In view of above discussion conviction of the appellant u/s 307, I.P.C. is hereby scored out and is substituted by convicting him u/s 324, I.P.C. 12. Coming to the sentence, incident occurred more than three decades ago. At the time of the incident, appellant was a young boy of 20 years age. As on date, he is above 50 years of age. He is well-settled in life and during three decades gone by, there was no complaint against him. He had no criminal history nor was a previous convict. In such a view, directing the appellant to go to prison after a gap of thirty years to serve out jail term, in my humble opinion, will not be justified. Section 324, I.P.C. is punishable maximum with three years of imprisonment with or without fine. Appellant had already undergone near about three weeks of imprisonment as he was convicted on 25.5.1981 and was allowed bail by this Court on 12.6.1981. Looking to above facts period of imprisonment already undergone by the appellant with fine of R 15,000 with compensation of R 10,000 to the injured P.W. 2 Raja Ram, in my humble view will meet the ends of justice. 13. Wrapping up the discussion, this appeal is allowed in part. Appellant's conviction and sentence u/s 307, I.P.C. is set aside and instead he is convicted u/s 324, I.P.C. for which offence he is sentenced to the period of imprisonment already undergone by him with fine of R 15,000, out of which R 10,000 is awarded as compensation to the victim Raja Ram, (P.W. 2).
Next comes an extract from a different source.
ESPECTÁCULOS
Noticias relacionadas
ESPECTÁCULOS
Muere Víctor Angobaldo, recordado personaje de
Appellant is allowed one month time to deposit entire amount of fine, failing which, trial Judge is directed to realize it as arrears of land revenue within a month thereafter and, after noticing the injured, handover awarded compensation to him. Appellant is on bail. He need not surrender but his sureties shall be discharged only after he has deposited the fine or the same has been realized from him. Let a copy of the judgment be certified to the trial Judge for it's intimation.